According to the New York Times, Poland’s women are so angry because Poland is the country with the strictest restrictions on abortion in Europe.
Before Wednesday, women were allowed to have abortion in only three situations: pregnant with abnormal fetuses, pregnant with sexual assault, and life-threatening conditions.
However, last October, Poland’s Constitutional Court announced that women with abnormal fetuses could not have abortion.
According to the New York Times, since 1,074 of all 1,100 abortions in the country last year were due to abnormal fetuses, the ban basically cut off the possibility of Polish women choosing abortion, not to mention that once they have a deformed fetus, they have to give birth to it..
Therefore, as early as the end of October last year, many angry Polish women and their supporters had launched a large-scale demonstration to protest.
According to the New York Times at that time, the protest was the largest in Poland since the political upheaval in 1989.
However, although these protests caused the abortion ban to be delayed at one time, it went into effect on Wednesday.
This naturally aroused the outrage of the protesters, and tens of thousands of people chose to march on the streets again – even if they were facing cold winter nights and the threat of the coronavirus epidemic.

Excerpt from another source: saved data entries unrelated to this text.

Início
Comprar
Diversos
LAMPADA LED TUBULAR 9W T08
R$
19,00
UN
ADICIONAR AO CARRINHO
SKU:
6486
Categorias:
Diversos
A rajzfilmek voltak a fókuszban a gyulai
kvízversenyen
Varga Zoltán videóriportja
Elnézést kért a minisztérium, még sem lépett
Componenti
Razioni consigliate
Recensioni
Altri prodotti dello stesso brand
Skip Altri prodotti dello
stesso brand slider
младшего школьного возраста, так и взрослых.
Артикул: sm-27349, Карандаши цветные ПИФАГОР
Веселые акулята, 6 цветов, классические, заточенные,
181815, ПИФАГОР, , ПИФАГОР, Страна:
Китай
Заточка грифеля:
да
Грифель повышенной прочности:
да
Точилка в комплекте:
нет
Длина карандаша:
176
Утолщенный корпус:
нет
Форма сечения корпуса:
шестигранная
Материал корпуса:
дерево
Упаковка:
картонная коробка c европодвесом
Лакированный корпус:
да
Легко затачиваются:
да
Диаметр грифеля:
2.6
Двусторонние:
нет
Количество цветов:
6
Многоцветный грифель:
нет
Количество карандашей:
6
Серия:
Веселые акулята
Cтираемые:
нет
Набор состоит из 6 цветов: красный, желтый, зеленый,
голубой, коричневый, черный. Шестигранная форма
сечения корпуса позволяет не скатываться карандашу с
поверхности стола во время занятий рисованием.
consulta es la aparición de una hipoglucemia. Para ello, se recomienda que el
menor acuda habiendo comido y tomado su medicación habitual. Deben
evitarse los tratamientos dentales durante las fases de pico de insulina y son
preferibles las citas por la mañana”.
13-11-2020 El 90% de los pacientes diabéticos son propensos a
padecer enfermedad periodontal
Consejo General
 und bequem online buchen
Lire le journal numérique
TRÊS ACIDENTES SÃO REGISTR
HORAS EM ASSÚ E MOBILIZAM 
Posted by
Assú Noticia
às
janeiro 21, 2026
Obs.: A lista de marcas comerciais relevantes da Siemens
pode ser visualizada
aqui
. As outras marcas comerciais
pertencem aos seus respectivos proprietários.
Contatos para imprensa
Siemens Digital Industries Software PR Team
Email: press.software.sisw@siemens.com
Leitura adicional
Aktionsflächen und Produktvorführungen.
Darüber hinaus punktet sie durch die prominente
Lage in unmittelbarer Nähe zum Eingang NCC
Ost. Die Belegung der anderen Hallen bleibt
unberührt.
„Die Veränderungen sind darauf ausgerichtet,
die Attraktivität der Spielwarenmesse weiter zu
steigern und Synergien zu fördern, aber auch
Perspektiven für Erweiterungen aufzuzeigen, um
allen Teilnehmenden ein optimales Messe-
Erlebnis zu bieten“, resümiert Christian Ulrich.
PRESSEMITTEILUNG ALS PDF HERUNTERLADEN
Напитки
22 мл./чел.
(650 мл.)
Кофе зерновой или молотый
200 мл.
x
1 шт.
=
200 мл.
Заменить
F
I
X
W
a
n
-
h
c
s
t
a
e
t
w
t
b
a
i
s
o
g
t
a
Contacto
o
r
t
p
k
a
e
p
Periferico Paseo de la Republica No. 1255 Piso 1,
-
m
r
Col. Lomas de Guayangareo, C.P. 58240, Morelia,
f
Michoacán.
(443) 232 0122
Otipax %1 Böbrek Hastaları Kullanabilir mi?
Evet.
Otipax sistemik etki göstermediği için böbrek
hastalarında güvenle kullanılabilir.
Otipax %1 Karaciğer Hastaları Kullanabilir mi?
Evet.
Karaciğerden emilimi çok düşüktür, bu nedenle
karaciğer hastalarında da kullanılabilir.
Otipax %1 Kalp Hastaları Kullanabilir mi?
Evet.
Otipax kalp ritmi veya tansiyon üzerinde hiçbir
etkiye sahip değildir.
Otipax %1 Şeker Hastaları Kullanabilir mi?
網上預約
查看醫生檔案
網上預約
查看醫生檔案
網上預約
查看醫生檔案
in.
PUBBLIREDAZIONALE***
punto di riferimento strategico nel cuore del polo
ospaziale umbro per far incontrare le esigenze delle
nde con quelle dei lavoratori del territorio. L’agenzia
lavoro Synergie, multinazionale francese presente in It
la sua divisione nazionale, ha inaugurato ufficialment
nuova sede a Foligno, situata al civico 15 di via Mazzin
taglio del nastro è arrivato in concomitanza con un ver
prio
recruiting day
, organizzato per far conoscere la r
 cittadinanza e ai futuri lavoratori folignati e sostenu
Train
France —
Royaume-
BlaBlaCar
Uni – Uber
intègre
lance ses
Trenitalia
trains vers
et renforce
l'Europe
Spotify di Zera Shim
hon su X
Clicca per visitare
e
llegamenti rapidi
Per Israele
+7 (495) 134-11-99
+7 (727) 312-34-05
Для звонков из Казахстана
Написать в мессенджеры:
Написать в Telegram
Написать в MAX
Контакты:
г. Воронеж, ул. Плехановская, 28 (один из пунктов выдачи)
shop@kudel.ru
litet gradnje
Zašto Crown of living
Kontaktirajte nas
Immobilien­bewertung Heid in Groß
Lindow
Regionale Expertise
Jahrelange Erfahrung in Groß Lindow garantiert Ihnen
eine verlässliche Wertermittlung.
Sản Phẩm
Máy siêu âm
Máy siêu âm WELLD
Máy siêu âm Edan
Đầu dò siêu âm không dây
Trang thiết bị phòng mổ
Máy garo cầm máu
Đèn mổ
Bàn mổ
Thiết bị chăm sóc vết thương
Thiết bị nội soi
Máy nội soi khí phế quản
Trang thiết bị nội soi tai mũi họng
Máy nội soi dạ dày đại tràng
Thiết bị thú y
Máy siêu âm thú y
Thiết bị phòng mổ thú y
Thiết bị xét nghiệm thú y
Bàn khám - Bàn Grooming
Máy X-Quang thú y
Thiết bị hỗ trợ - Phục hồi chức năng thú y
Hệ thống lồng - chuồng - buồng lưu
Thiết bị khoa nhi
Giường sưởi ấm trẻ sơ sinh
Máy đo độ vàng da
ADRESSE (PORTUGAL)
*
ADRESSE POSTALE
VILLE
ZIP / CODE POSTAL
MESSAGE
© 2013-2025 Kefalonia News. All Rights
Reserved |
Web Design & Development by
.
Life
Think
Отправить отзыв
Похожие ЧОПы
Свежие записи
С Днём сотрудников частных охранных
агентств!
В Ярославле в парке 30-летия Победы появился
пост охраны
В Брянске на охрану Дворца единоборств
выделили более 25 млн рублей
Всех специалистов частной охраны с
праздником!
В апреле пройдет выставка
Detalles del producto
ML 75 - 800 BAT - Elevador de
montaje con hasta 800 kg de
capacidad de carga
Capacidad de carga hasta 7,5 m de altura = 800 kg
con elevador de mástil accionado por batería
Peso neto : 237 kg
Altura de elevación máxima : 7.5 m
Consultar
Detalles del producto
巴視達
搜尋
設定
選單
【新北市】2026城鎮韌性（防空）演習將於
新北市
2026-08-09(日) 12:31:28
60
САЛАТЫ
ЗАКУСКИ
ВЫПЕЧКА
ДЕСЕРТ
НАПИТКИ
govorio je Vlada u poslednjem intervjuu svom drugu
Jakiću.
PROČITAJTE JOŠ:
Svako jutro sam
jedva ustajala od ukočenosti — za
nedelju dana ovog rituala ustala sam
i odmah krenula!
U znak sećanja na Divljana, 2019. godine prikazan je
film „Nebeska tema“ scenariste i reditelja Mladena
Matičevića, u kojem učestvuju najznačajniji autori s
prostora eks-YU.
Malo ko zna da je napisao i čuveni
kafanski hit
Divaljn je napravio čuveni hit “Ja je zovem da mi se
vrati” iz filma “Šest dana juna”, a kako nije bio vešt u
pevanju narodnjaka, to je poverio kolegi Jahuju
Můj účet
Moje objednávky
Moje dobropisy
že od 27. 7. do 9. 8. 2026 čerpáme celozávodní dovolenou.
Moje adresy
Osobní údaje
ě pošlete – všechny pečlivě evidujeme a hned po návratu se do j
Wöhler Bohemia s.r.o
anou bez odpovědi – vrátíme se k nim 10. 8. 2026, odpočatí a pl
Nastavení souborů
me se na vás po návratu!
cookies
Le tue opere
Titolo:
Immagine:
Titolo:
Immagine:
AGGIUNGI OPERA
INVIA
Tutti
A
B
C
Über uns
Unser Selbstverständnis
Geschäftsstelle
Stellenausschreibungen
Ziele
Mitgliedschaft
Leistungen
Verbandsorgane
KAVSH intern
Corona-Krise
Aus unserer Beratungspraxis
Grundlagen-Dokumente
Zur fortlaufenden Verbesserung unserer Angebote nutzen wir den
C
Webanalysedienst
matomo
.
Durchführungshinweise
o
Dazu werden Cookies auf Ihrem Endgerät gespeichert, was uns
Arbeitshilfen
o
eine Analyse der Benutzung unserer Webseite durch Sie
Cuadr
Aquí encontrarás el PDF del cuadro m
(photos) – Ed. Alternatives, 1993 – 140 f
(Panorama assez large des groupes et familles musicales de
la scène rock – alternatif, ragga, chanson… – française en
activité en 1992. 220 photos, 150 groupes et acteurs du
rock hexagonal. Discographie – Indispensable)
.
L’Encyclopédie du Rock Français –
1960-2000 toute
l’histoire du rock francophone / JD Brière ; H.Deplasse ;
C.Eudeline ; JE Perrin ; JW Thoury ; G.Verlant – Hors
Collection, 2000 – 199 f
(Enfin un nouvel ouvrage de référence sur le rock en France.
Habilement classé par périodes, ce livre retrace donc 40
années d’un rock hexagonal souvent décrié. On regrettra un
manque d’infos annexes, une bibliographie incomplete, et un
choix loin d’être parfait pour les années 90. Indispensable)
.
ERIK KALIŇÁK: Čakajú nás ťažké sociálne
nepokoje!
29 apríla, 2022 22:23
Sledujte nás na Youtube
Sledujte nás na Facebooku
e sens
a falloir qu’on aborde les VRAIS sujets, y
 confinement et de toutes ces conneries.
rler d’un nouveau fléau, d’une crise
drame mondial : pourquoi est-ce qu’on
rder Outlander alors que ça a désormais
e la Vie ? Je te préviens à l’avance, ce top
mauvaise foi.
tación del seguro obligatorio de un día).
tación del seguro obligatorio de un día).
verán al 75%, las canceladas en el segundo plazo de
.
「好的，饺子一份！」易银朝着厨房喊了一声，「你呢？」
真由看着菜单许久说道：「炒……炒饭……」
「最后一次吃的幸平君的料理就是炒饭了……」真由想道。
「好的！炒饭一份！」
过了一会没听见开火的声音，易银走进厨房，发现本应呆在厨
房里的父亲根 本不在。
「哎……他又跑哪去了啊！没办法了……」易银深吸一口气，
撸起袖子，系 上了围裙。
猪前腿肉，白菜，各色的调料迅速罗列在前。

According to the New York Times, Poland’s current ruling party, the Law and Justice Party, is a major target of protesters.
The New York Times also called this conservative right-wing populist party the main reason for Poland’s increasing conservative abortion.
However, according to the analysis of other Western media and observers, Poland’s equally extremely conservative Catholic forces is also a major reason why Polish women are unable to choose independently about abortion.
Many women protesters in Poland have also repeatedly criticized the ruling party while targeting the Catholic forces in the country. Some analysts also believe that Poland’s Law and Justice Party will be so conservative about abortion, also to please Catholic forces.
However, in the political upheavals in Poland in the late 1980s, Catholic forces once played a role as the main promoter in Western public opinion with a rather “positive” image.
This is also why after the “change of heaven”, Poland quickly became the most “pivot” of all European countries to Catholicism.
But 30 years later, Catholicism and the Polish authorities who profes Catholicism have instead become the target of resistance to a new generation of Polish women and young people, and even Western public opinion began to criticize them.
This change is both ironic and sad.
Some Western Catholic publications have repeatedly publicly stated that Poland’s political upheaval had “merit” for Catholic promotion.